If no preferences file exists and this skill was invoked directly (not dispatched by Tim): ask once — "Do you have any accessibility preferences I should know about? For example, if you're dyslexic I can adjust how I format things." If yes, save to career-helper-preferences.md using the format documented in the Tim skill before continuing. If the user declines or says no, proceed without creating the file.

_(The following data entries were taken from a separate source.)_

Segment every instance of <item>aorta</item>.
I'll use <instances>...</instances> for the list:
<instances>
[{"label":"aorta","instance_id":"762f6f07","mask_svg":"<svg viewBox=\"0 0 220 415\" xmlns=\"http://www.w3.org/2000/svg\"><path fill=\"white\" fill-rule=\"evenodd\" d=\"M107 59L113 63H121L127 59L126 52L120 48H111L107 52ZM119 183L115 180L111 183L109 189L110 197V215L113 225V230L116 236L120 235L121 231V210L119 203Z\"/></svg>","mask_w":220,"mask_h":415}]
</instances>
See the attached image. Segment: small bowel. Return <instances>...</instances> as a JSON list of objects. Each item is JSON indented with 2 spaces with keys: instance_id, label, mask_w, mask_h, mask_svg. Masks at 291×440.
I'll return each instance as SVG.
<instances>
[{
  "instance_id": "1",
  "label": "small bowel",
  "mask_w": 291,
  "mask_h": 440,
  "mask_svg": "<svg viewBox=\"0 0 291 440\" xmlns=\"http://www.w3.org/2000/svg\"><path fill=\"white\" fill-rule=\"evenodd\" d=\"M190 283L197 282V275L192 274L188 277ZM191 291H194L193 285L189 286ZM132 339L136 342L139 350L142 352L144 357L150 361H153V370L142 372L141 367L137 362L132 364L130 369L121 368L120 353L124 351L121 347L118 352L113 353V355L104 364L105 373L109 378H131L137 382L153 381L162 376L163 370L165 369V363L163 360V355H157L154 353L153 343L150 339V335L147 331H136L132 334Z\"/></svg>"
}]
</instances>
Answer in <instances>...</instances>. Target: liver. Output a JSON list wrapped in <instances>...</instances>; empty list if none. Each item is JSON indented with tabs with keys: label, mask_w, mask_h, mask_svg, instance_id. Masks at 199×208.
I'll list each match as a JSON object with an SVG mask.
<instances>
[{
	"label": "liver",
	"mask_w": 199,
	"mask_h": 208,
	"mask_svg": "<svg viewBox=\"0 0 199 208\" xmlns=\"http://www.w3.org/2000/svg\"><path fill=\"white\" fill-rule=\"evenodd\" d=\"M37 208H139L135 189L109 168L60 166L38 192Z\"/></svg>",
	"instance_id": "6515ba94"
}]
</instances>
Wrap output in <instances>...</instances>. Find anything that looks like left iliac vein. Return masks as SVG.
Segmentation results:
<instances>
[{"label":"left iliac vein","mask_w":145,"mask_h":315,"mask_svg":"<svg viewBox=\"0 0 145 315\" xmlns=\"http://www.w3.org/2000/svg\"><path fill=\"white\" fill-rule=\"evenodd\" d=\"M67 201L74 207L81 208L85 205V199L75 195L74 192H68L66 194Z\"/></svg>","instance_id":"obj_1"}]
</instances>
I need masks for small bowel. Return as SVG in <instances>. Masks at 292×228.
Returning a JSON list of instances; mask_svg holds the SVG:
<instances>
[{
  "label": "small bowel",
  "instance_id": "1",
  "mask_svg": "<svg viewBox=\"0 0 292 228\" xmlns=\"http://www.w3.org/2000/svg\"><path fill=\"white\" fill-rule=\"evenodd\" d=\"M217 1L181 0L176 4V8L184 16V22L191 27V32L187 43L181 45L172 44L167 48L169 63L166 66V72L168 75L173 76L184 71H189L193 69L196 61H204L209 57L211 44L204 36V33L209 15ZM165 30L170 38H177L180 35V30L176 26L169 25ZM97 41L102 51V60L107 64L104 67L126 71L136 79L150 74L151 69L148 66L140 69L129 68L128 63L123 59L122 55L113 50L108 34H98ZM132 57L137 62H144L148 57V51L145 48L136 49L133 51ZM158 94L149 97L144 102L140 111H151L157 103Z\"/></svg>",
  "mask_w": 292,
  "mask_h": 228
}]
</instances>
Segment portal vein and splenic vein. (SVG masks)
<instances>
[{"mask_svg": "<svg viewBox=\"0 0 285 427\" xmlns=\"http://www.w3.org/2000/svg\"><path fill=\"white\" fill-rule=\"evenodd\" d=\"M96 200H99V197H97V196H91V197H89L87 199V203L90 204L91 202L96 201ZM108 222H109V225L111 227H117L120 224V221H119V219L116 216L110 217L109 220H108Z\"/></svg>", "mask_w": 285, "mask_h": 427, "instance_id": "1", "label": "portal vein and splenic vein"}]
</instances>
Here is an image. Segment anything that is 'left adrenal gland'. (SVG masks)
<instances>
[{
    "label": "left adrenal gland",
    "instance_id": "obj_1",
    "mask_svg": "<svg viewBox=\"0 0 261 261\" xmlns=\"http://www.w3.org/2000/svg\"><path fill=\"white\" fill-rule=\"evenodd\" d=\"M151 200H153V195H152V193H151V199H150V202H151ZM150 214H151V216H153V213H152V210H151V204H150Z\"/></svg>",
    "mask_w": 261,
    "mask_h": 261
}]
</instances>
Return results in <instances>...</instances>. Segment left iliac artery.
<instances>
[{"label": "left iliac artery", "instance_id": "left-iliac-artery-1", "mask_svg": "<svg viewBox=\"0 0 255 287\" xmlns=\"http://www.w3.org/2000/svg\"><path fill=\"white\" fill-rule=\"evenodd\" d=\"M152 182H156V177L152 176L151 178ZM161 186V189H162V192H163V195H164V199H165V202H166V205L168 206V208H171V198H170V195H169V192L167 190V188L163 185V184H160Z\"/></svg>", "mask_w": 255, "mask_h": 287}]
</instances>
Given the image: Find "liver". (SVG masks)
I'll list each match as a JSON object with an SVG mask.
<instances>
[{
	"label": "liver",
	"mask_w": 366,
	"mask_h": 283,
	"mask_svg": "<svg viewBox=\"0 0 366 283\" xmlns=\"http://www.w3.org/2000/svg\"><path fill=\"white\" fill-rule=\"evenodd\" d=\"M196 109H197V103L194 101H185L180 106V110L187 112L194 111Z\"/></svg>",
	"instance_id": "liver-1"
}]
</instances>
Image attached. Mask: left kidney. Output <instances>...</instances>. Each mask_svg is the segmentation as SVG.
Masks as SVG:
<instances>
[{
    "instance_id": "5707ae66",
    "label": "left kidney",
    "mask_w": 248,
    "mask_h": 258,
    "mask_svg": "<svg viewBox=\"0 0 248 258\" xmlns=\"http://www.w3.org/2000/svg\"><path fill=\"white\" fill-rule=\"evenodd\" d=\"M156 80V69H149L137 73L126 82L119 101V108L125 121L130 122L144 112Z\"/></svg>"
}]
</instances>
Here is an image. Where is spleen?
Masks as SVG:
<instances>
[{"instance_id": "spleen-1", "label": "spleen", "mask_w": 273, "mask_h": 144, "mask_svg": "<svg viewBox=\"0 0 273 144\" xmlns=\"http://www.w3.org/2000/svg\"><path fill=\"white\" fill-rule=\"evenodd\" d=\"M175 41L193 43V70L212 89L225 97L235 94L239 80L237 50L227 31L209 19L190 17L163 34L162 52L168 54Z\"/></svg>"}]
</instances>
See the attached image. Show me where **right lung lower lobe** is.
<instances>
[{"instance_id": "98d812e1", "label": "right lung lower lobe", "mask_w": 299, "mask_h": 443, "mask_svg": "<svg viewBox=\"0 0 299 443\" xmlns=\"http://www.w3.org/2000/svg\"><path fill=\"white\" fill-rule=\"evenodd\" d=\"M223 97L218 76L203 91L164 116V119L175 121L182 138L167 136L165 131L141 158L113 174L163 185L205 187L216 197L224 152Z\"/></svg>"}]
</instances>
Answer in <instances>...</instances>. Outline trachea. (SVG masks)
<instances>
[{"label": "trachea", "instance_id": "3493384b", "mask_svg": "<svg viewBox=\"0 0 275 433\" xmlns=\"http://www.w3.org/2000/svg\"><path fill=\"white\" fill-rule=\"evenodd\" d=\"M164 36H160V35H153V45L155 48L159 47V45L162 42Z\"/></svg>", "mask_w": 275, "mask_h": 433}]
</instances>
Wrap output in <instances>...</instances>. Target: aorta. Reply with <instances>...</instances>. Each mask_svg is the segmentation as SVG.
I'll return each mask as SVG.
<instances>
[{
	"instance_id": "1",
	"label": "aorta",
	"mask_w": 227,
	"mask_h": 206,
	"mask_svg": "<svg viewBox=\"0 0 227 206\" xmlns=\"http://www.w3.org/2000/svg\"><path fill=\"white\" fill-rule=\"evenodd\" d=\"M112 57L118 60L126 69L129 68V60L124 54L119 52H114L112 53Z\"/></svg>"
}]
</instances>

These rules apply to all communication with the user and to the formatting of output documents.
6. Getting the Best Guide
What you need: Nothing - works for everyone Load: @references/getting-the-best-guide.md PDF: @references/getting-the-best-guide.pdf
A comprehensive guide covering installation, folder setup, and three scenario-based walkthroughs: graduates starting out, experienced professionals between roles, and employed professionals wanting better positioning. Includes skill connection maps, common mistakes to avoid, and practical advice on LinkedIn copy/paste workflows.
Core approach:
- If the user asks for the guide, a downloadable version, or "how to get the best out of career-helper", present the key points from the guide conversationally and offer to save the PDF to their working folder
- Use the guide content to answer specific questions about workflows, skill ordering, or what to prepare
- The PDF version can be shared with others who want to use career-helper
Output: Conversational guidance from the guide content; optionally saves getting-the-best-from-career-helper.pdf to the user's working folder
1. Full Overview
What you need: Nothing - this works for everyone Load: @references/full-overview.md
Walk the user through everything career-helper can do, with concrete real-world examples showing exactly when and how to use each skill. This is the "show me everything" capability.
Core approach:
- Present all 10 skills and their capabilities with plain-language explanations
- For each skill, include a real-world scenario showing exactly what to say and what you get back
- Show the complete plugin ecosystem: skills, commands, output files, and how they connect
- End with "What's your situation? I'll tell you exactly where to start"
Output: Interactive overview in conversation, ending with routing to the right skill
2. Preparation Checklist
What you need: Your current situation and goals Load: @references/preparation-checklist.md
Help the user gather everything they need before diving into skills. Ask what they plan to work on, then provide a tailored checklist.
Core approach:
- Ask what the user wants to achieve (new role, interview prep, career change, LinkedIn improvement)
- Provide a specific, prioritised list of materials to gather
- Explain WHY each item matters and what happens without it
- Distinguish between essential and nice-to-have items
Output: Checklist presented in conversation (copy-paste ready)
3. Workflow Planner
What you need: Career situation, goals, timeline, materials available Load: @references/workflow-planner.md
Create a personalised skill sequence based on the user's specific situation. Not a generic list - a tailored plan.
Core approach:
- Gather context via AskUserQuestion (situation, goals, urgency, materials on hand)
- Map their situation to the optimal skill sequence
- Explain why each step matters and what it feeds into
- Identify dependencies (e.g. "research brief feeds into CV optimisation")
- Set expectations for what each step produces
Output: Personalised workflow plan in conversation
4. Skill-by-Skill Tips
What you need: The skill(s) the user wants tips for Load: @references/skill-tips.md
Practical guidance for getting the best results from each skill. Not a repeat of help - specific tips on inputs, prompting, and iteration.
Core approach:
- Ask which skill they want tips for (or cover all eight)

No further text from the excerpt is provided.